Une fois qu’on a compris les enjeux de ce Grand Jour des Expiations, la suite ne pose plus de difficultés, si ce n’est les v. 23 à 25 qui semblent ne pas être à leur place. Sauf si l’on considère qu’après le rituel de YOM KiPPouR, ‘AHaRoN reprend ses vêtements officiels pour relancer, en quelque sorte, les sacrifices habituels qui seront le lot quotidien du temple, sur le mode des premières offrandes qui ont inauguré son sacerdoce ; et dans cette dynamique, le sacerdoce des autres prêtres se poursuit, de père en fils, sachant que, chaque année, on revivra le YOM KiPPouR pour s’inscrire en vérité devant YHWH, et ne pas s’endormir sur les lauriers de l’élection. On nous précise enfin que ce jour a valeur de ShaBaT : c’est un ShaBaT ShaBaToN, une expression qu’on avait déjà rencontrée en Ex 31,15 : Un ShaBaT de ShaBaT, c’est-à-dire LE JOUR par excellence où l’on RETOURNE vers YHWH, puisqu’une des racines de ShaBaT est ShOuV, qui signifie le RETOUR. Or quel jour plus que le YOM KiPPOuR peut avoir le rang de ShaBaT ShaBaToN ? Ce RETOUR à YHWH nécessite donc, plus encore qu’un simple jour de ShaBaT, la cessation de tout travail profane au sens où ce dernier ne permet pas de se consacrer à ce retour vers YHWH. Qui plus est, c’est un jour d’affliction pour l’âme, pour la NéPhèSh, cette partie de nous-même qui nous renvoie à notre animalité, au sens où cette NéPhèSh pour ainsi dire, prend conscience du danger dans lequel le plonge le manquement. Ceci dit, ça ne veut pas dire que ce jour est triste : au contraire, il y a une JOIE qui habite ce jour puisque c’est un JOUR DE PARDON. Mais une joie, c’est vrai, qui accepte de sourdre du réel, pour ainsi dire, puisque c’est de cette cruauté du manquement, du péché, dont YHWH sauve son peuple ! Un péché d’autant plus présent que le 10 du 7e mois, date fixée pour le YOM KiPPouR, est précisément la date où Moïse est redescendu de l’HoReV avec les nouvelles Tables de Pierre, signe du pardon accordé par YHWH suite à l’ignominie du Taurillon d’Or. Comme si Israël portait cet événement malheureux gravé dans sa mémoire comme LE Péché Originel dont il devrait chaque année, de génération en génération, recevoir le pardon ; car cette faute originelle n’est pas seulement celle d’une génération qui serait à blâmer : c’est celle que porte le peuple au fil de son histoire, pour ne jamais oublier que l’élection est devenue, ce jour-là, une histoire de MISÉRICORDE.

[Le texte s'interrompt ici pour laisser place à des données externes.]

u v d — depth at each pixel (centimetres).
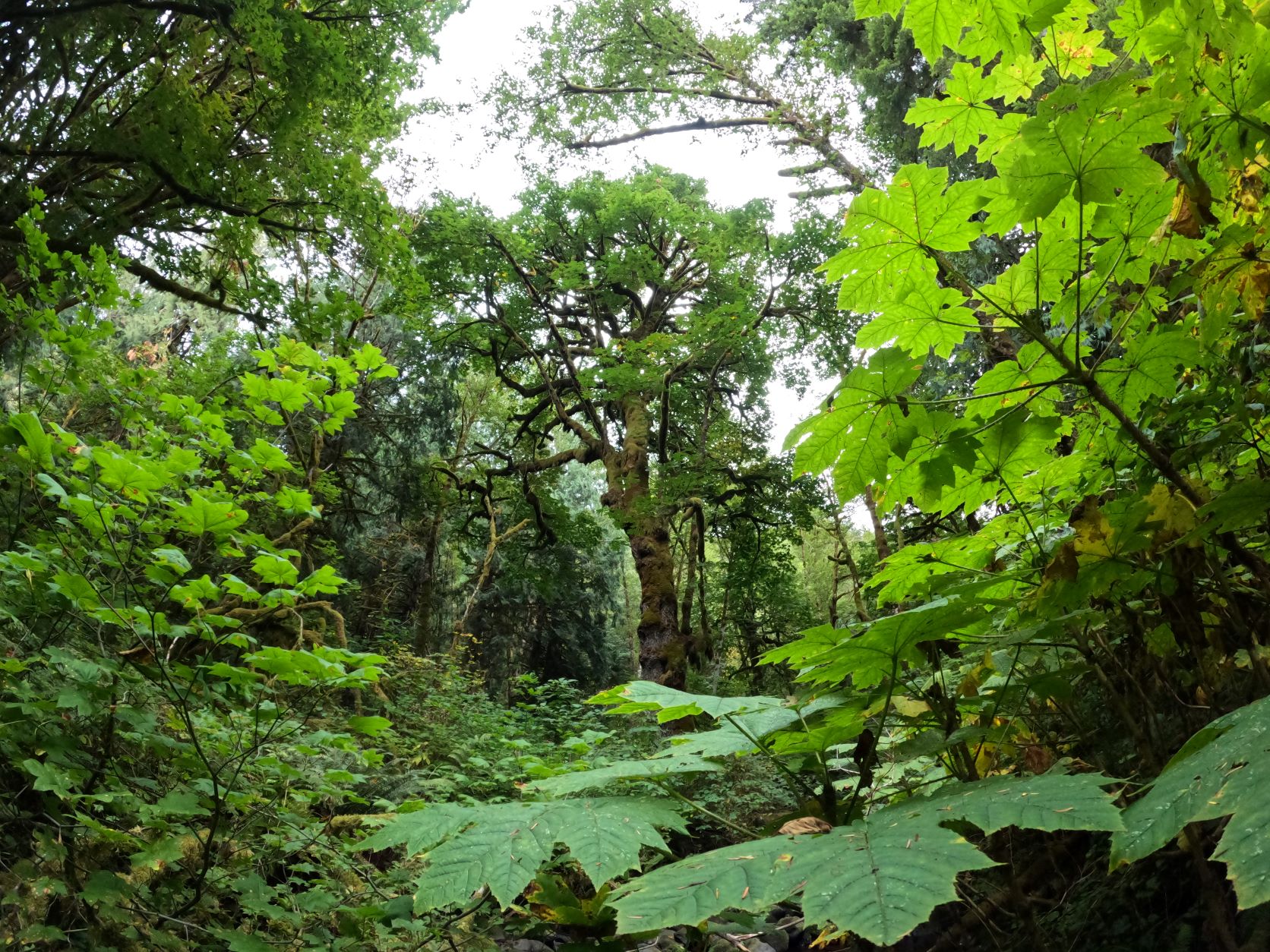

Voilà. Nous en avons terminé avec la deuxième partie du livre du Lévitique, la ToRaH de pureté qui avait commencé au ch. 11. Comme si tout ce discernement entre le pur et l’impur avait pour objectif, non pas d’élaborer de simples normes légales, mais de rester vigilant à faire mémoire que l’existence même d’Israël comme une COMMUNAUTÉ SAINTE ne relève jamais que de la MISÉRICORDE de YHWH qui est au cœur de sa propre SAINTETÉ.

Ouf ! Quelle richesse !!! Et quel dommage que les chrétiens considèrent ces chapitres comme obsolètes ! Alors à présent nous sommes prêts pour lire la suite, c’est-à-dire, après l’étude de la ToRaH de pureté, pour entrer dans la ToRaH de SAINTETÉ. Et là, on franchit encore un cran. Ce sera pour la prochaine fois. Je vous souhaite une bonne lecture de ce ch. 16 du livre du Lévitique. Je vous remercie.